A soon as we arrived, I felt that this was going to have more of an affect on me than I’d initially thought. There was a stillness and a quiet calm that seemed to permeate the air and I instantly knew that this place was going to affect me. Just walking through the entrance was enough to bring a lump to my throat and I could see I wasn’t the only one feeling this way. People seemed to be in their own worlds, trying to take in what they were seeing and hearing.
The “tour” for want of a better word includes a headset that gives you information about each point as well as some well thought out music and plenty of interviews with survivors and other people who have been affected by the atrocities that occurred here.
For those that don’t know, The Killing Fields are a number of sites in Cambodia where large numbers of people were killed and buried by the Khmer Rouge regime, during its rule of the country from 1975 to 1979. More information here
We we’re visiting the main site Choeung Ek where approximately 17,000 people were killed during this period. The tour takes you past areas where the killings took place, where prisoners were held, and the actual gravesites themselves.
As you walk around the site, you are reminded of just how recent these events were. Each time it rains, more reminders are brought to the surface; clothing, glasses as well as human teeth and bones. Looking at some of the clothing, you could imagine these people lives and the horror of their deaths.
The actual gravesites are now just grass and are roped off. A lot of the bodies have been removed for proper burial but there are 100’s still left here in underwater graves. For some reason, one of the graves sites had loads of butterflies on it.
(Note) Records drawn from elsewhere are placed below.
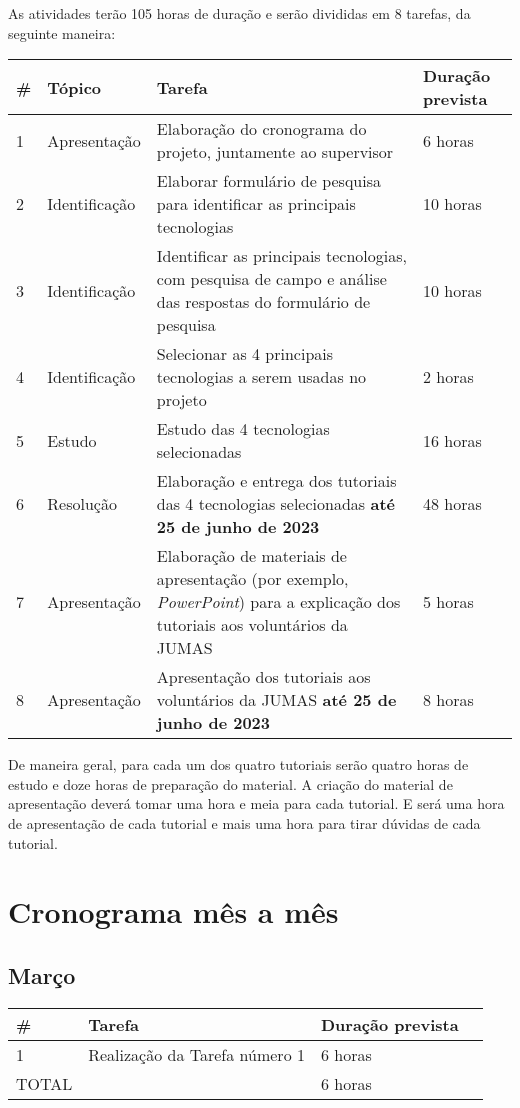\documentclass{article}
\begin{document}
As atividades terão 105 horas de duração e serão divididas em 8 tarefas, da seguinte maneira:

\begin{center}
  \begin{tabular}{ | l | l | p{5cm} | l | }
    \hline
    \# & Tópico & Tarefa & Duração prevista \\ \hline
    1 & Apresentação & Elaboração do cronograma do projeto, juntamente ao supervisor & 6 horas \\ \hline
    2 & Identificação & Elaborar formulário de pesquisa para identificar as principais tecnologias & 10 horas \\ \hline
    3 & Identificação & Identificar as principais tecnologias, com pesquisa de campo e análise das respostas do formulário de pesquisa & 10 horas \\ \hline
    4 & Identificação & Selecionar as 4 principais tecnologias a serem usadas no projeto & 2 horas \\ \hline
    5 & Estudo & Estudo das 4 tecnologias selecionadas  & 16 horas \\ \hline
    6 & Resolução & Elaboração e entrega dos tutoriais das 4 tecnologias selecionadas \textbf{até 25 de junho de 2023} & 48 horas  \\ \hline
    7 & Apresentação & Elaboração de materiais de apresentação (por exemplo, \textit{PowerPoint}) para a explicação dos tutoriais aos voluntários da JUMAS & 5 horas  \\ \hline
    8 & Apresentação & Apresentação dos tutoriais aos voluntários da JUMAS \textbf{até 25 de junho de 2023} & 8 horas  \\ \hline
 \end{tabular}
\end{center}

De maneira geral, para cada um dos quatro tutoriais serão quatro horas de estudo e doze horas de preparação do material. A criação do material de apresentação deverá tomar uma hora e meia para cada tutorial. E será uma hora de apresentação de cada tutorial e mais uma hora para tirar dúvidas de cada tutorial.


\section{Cronograma mês a mês}

\subsection{Março}
\begin{center}
  \begin{tabular}{ | l | l | p{5cm} | l | }
    \hline
    \# & Tarefa & Duração prevista \\ \hline
    1 & Realização da Tarefa número 1 & 6 horas \\ \hline
    TOTAL && 6 horas \\ \hline
 \end{tabular}
\end{center}
\end{document}
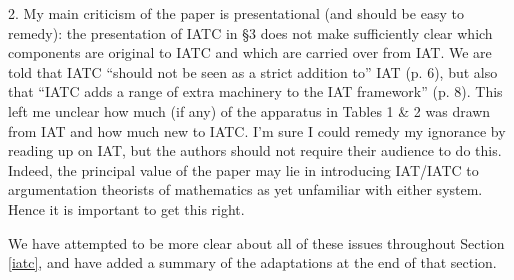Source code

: 
\begin{mdframed}[backgroundcolor=orange!10]
2. My main criticism of the paper is presentational (and should be easy to remedy): the presentation of IATC in §3 does not make sufficiently clear which components are original to IATC and which are carried over from IAT.  We are told that IATC ``should not be seen as a strict addition to'' IAT (p. 6), but also that ``IATC adds a range of extra machinery to the IAT framework'' (p. 8).  This left me unclear how much (if any) of the apparatus in Tables 1 \& 2 was drawn from IAT and how much new to IATC. I'm sure I could remedy my ignorance by reading up on IAT, but the authors should not require their audience to do this. Indeed, the principal value of the paper may lie in introducing IAT/IATC to argumentation theorists of mathematics as yet unfamiliar with either system. Hence it is important to get this right.
\end{mdframed}

We have attempted to be more clear about all of these issues
throughout Section \ref{iatc}, and have added a summary of the adaptations
at the end of that section.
Make of that what you will but it did seem to be symbolic in some way.
As you walk around, you come to the back of the killing fields where this is a very peaceful lake. There seems to be a family living on the edge of it in a shack with a young child. Must be a strange place to be brought up.
The tour ends at the Stupa monument. This tall tower houses over 8000 human skulls and is perhaps the most moving reminder of what happened here on the whole tour. It’s kind of beautiful and draws you into it for quiet contemplation. I found it hard to walk away from.
Today, the killing fields strangely beautiful. They are a reminder of what happened, a memorial to those who were brutally killed and perhaps most importantly, a place for future generations to visit and educate themselves about how to ensure this never happens again.